[Plain-text engineering files]
BEGIN
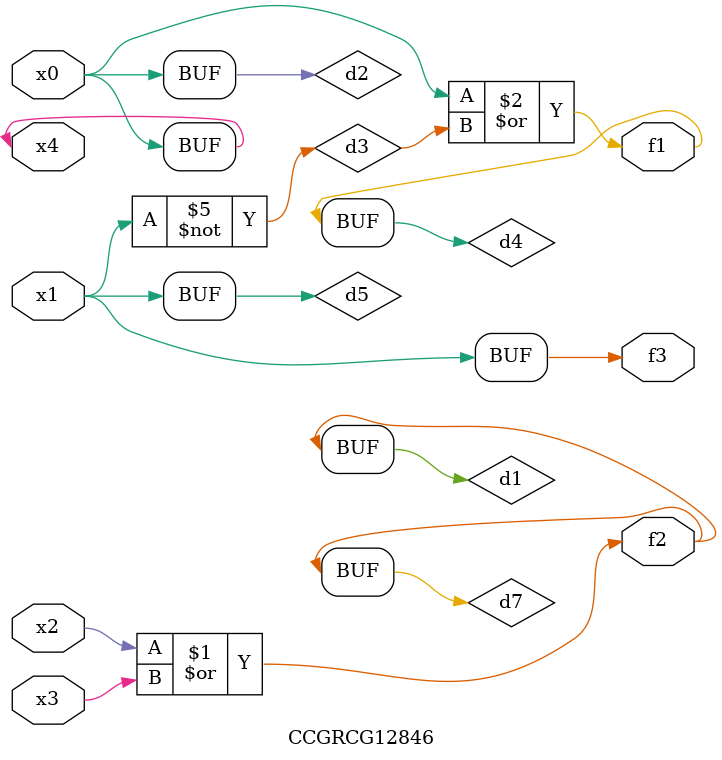
<source format=v>
module CCGRCG12846(
	input x0, x1, x2, x3, x4,
	output f1, f2, f3
);

	wire d1, d2, d3, d4, d5, d6, d7;

	or (d1, x2, x3);
	buf (d2, x0, x4);
	not (d3, x1);
	or (d4, d2, d3);
	not (d5, d3);
	nand (d6, d1, d3);
	or (d7, d1);
	assign f1 = d4;
	assign f2 = d7;
	assign f3 = d5;
endmodule

</source>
END
Your answer must be an exact transcription of the records above, minus the pictures.

TASK OUTPUT
<source format=v>
module CCGRCG12846(
	input x0, x1, x2, x3, x4,
	output f1, f2, f3
);

	wire d1, d2, d3, d4, d5, d6, d7;

	or (d1, x2, x3);
	buf (d2, x0, x4);
	not (d3, x1);
	or (d4, d2, d3);
	not (d5, d3);
	nand (d6, d1, d3);
	or (d7, d1);
	assign f1 = d4;
	assign f2 = d7;
	assign f3 = d5;
endmodule

</source>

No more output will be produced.